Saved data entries

# # #

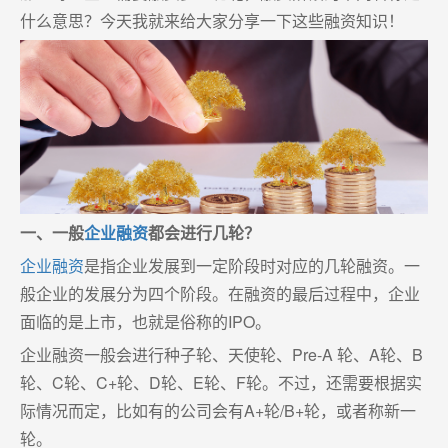
什么意思？今天我就来给大家分享一下这些融资知识！
一、一般
企业融资
都会进行几轮？
企业融资
是指企业发展到一定阶段时对应的几轮融资。一
般企业的发展分为四个阶段。在融资的最后过程中，企业
面临的是上市，也就是俗称的IPO。
企业融资一般会进行种子轮、天使轮、Pre-A 轮、A轮、B
轮、C轮、C+轮、D轮、E轮、F轮。不过，还需要根据实
际情况而定，比如有的公司会有A+轮/B+轮，或者称新一
轮。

# # #

- Work request -
What you return must match the data above exactly, with no images included.

- Solution to the exercise -
什么意思？今天我就来给大家分享一下这些融资知识！
一、一般
企业融资
都会进行几轮？
企业融资
是指企业发展到一定阶段时对应的几轮融资。一
般企业的发展分为四个阶段。在融资的最后过程中，企业
面临的是上市，也就是俗称的IPO。
企业融资一般会进行种子轮、天使轮、Pre-A 轮、A轮、B
轮、C轮、C+轮、D轮、E轮、F轮。不过，还需要根据实
际情况而定，比如有的公司会有A+轮/B+轮，或者称新一
轮。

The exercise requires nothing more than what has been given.